Work to complete: Your answer should consist of every line from the records that holds the string "sichern".

Materials provided:
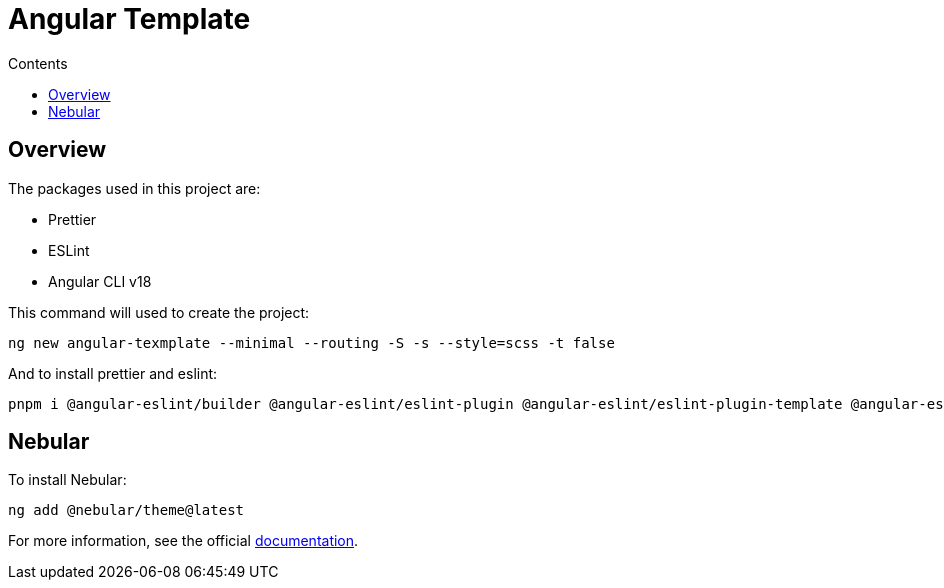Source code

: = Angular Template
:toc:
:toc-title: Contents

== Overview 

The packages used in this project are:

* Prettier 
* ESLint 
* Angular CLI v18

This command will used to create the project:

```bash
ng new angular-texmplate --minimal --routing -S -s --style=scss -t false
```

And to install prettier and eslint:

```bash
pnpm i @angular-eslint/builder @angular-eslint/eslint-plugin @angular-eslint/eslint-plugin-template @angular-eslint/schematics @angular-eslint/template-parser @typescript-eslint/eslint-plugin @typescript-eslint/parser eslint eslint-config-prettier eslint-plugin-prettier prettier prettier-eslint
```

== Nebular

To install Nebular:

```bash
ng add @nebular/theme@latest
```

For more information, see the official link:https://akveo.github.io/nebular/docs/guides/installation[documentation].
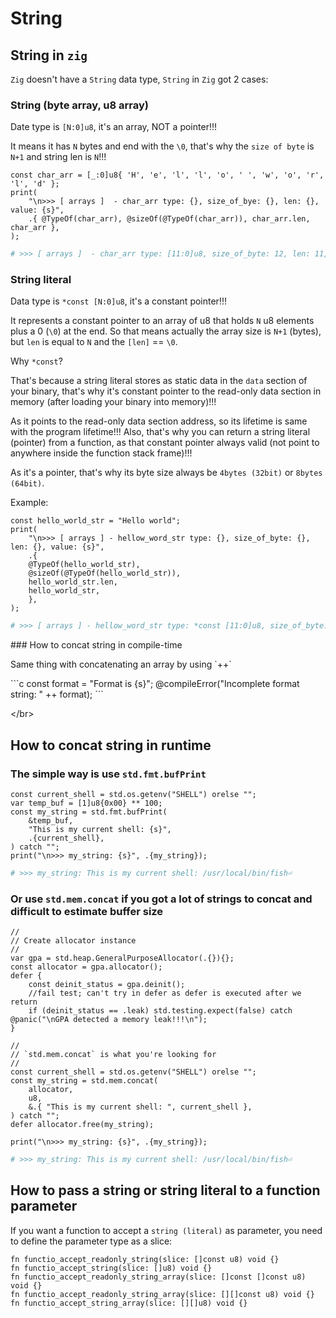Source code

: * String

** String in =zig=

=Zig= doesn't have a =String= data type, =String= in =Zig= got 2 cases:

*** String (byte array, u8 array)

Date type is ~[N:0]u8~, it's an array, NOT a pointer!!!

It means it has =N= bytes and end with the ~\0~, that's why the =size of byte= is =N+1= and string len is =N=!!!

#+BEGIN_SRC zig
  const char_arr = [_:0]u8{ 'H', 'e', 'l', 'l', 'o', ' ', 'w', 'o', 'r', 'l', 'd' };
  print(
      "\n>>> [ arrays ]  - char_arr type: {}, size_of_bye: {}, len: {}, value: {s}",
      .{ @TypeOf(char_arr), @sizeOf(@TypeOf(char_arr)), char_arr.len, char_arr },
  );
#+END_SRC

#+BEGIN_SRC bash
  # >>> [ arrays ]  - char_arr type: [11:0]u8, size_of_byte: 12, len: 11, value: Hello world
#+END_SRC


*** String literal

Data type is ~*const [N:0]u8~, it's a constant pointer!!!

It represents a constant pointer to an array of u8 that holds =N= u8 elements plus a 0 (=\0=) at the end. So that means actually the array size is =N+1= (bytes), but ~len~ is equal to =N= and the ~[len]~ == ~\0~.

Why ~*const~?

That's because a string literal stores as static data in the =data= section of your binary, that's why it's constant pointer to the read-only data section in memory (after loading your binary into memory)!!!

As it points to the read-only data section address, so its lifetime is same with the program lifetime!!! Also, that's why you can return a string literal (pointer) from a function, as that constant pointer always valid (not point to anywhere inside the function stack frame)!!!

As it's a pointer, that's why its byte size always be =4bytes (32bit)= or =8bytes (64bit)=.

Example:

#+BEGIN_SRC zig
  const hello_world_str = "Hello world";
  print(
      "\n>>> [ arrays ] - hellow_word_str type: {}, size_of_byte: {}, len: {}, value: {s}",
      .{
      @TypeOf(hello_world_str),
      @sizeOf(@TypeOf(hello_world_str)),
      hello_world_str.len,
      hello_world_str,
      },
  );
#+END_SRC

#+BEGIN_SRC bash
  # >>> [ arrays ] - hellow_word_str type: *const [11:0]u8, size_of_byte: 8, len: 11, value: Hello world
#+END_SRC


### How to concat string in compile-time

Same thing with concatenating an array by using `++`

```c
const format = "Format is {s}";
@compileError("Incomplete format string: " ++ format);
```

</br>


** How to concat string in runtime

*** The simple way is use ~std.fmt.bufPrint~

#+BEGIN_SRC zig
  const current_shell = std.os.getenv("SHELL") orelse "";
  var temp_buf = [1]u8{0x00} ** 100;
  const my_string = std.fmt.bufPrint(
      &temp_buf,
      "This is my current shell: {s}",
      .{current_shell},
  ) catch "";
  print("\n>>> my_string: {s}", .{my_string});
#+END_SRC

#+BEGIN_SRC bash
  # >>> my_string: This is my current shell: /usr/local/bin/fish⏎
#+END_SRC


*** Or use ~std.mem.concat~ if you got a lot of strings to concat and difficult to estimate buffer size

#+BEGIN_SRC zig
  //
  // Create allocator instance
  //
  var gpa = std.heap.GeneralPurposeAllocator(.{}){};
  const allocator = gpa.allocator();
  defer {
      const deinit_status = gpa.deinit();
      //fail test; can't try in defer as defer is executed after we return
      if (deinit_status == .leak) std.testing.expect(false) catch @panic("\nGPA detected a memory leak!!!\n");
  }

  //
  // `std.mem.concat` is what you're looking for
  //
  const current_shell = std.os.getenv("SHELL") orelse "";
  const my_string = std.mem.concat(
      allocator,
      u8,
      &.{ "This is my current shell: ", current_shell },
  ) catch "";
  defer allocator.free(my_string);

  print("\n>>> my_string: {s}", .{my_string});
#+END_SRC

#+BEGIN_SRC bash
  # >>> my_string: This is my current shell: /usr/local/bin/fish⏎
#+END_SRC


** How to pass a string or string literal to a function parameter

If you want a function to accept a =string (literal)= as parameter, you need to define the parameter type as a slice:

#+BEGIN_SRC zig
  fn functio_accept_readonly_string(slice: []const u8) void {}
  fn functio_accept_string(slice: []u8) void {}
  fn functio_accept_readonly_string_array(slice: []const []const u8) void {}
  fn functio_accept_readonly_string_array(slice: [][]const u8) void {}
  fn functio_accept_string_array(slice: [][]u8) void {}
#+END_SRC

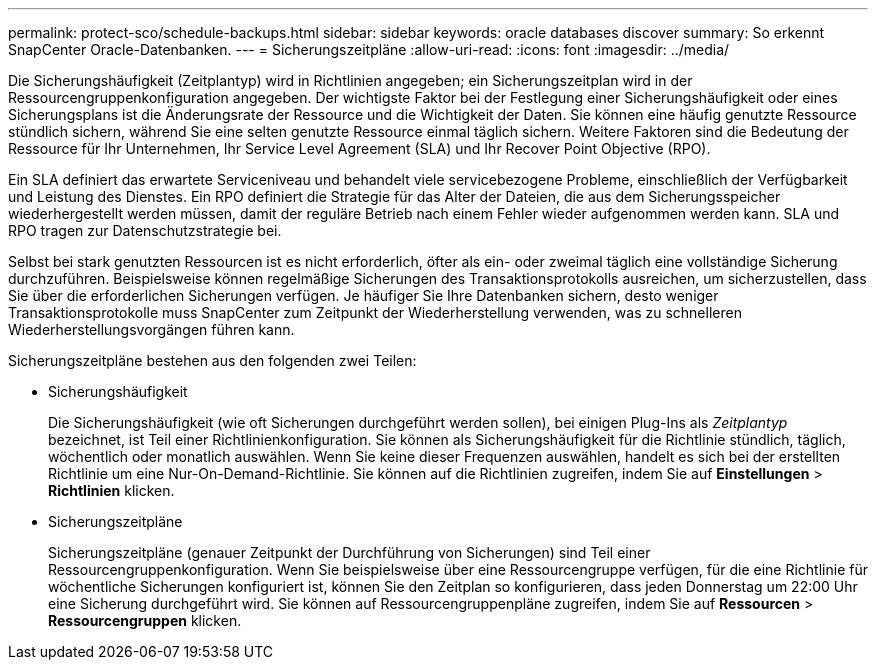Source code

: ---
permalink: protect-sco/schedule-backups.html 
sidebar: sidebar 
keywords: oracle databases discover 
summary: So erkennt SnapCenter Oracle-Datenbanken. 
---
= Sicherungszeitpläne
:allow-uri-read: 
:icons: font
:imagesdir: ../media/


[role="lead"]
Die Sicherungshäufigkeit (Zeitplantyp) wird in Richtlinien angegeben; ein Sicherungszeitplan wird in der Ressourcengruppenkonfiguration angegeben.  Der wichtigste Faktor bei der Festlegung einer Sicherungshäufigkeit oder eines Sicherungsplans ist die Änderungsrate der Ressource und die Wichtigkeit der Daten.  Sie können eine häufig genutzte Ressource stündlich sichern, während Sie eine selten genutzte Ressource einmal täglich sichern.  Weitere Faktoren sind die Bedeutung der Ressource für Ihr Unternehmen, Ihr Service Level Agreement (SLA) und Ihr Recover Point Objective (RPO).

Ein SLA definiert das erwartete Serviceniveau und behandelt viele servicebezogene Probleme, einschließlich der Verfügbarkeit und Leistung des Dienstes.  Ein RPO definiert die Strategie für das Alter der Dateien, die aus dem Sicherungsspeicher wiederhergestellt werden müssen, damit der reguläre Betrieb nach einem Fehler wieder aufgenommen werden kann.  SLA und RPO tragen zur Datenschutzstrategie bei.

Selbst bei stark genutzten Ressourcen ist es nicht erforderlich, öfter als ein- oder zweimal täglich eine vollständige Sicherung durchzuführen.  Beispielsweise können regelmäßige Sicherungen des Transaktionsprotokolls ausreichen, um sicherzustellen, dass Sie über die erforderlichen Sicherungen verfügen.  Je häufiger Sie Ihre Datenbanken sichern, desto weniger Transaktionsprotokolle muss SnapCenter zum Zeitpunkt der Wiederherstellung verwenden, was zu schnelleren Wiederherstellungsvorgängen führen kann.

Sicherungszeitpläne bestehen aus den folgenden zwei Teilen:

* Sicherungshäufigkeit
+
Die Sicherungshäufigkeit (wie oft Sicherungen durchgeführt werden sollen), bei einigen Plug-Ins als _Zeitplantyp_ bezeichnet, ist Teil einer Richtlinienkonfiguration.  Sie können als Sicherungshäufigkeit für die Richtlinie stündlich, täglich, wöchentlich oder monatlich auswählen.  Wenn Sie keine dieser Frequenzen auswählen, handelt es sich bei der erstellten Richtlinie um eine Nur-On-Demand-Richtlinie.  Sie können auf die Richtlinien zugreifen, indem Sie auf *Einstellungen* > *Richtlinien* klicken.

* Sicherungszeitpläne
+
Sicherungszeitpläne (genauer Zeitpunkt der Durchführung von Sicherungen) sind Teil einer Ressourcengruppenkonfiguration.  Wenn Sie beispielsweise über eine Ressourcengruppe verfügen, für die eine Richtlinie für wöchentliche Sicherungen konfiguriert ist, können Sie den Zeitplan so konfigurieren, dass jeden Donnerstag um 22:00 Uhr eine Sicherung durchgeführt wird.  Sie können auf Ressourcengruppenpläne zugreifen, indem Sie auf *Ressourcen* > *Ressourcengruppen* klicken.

Answer below:
Die Sicherungshäufigkeit (Zeitplantyp) wird in Richtlinien angegeben; ein Sicherungszeitplan wird in der Ressourcengruppenkonfiguration angegeben.  Der wichtigste Faktor bei der Festlegung einer Sicherungshäufigkeit oder eines Sicherungsplans ist die Änderungsrate der Ressource und die Wichtigkeit der Daten.  Sie können eine häufig genutzte Ressource stündlich sichern, während Sie eine selten genutzte Ressource einmal täglich sichern.  Weitere Faktoren sind die Bedeutung der Ressource für Ihr Unternehmen, Ihr Service Level Agreement (SLA) und Ihr Recover Point Objective (RPO).
Selbst bei stark genutzten Ressourcen ist es nicht erforderlich, öfter als ein- oder zweimal täglich eine vollständige Sicherung durchzuführen.  Beispielsweise können regelmäßige Sicherungen des Transaktionsprotokolls ausreichen, um sicherzustellen, dass Sie über die erforderlichen Sicherungen verfügen.  Je häufiger Sie Ihre Datenbanken sichern, desto weniger Transaktionsprotokolle muss SnapCenter zum Zeitpunkt der Wiederherstellung verwenden, was zu schnelleren Wiederherstellungsvorgängen führen kann.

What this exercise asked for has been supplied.